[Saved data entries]

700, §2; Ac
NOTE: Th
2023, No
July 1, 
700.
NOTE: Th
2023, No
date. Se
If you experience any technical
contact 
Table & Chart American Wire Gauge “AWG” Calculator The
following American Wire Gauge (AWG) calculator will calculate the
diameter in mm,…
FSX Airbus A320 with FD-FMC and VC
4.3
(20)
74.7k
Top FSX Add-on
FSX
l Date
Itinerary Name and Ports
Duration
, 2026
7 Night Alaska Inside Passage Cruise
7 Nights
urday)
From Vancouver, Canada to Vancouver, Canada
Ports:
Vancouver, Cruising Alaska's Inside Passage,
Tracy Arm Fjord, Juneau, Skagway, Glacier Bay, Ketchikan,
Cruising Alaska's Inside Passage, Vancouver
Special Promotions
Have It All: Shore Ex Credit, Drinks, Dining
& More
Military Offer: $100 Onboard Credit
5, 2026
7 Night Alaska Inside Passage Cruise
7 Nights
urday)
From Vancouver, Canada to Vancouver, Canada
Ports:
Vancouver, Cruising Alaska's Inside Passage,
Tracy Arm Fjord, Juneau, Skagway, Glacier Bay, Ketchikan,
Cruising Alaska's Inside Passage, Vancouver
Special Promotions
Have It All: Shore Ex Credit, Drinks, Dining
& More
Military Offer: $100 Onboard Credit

---

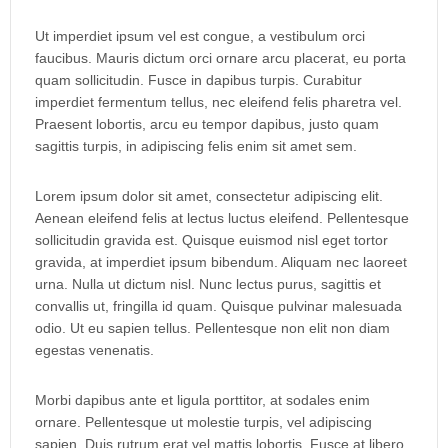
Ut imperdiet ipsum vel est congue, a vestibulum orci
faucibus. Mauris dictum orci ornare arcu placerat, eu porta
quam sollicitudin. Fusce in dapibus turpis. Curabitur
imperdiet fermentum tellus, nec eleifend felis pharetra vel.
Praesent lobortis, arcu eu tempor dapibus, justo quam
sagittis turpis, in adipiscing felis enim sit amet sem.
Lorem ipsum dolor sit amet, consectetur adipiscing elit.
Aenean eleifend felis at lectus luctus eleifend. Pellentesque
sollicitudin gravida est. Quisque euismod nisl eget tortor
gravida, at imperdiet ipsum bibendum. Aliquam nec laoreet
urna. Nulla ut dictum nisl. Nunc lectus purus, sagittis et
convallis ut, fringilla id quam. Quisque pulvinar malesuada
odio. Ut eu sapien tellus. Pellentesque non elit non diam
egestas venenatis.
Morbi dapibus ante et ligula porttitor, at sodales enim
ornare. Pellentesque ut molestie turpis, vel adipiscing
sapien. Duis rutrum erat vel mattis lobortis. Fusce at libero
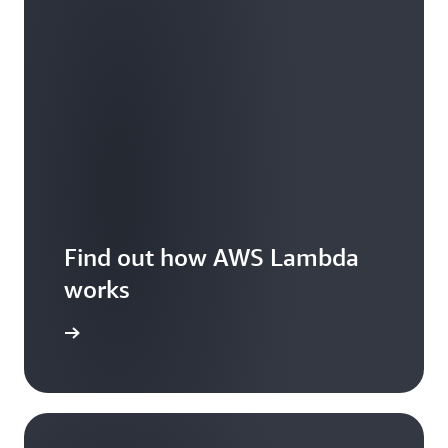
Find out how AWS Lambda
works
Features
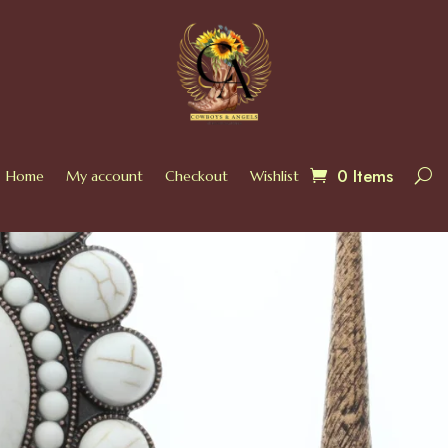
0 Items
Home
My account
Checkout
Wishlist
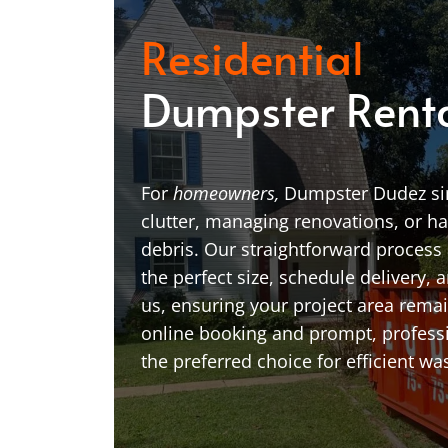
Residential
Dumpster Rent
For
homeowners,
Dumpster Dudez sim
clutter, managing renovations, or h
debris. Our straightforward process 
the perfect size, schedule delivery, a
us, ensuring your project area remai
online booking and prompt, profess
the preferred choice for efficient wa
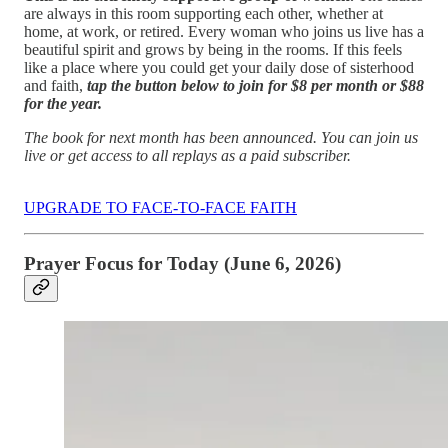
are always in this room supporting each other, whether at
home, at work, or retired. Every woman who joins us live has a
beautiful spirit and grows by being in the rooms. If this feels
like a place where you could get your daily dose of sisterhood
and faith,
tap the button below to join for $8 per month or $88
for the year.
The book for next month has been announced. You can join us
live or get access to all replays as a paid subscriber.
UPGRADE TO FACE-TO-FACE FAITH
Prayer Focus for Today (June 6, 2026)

§ **Task details**: As you read the records above, find each line that contains "Gauge" and copy it.

§ **Solution for this problem**:
Table & Chart American Wire Gauge “AWG” Calculator The
following American Wire Gauge (AWG) calculator will calculate the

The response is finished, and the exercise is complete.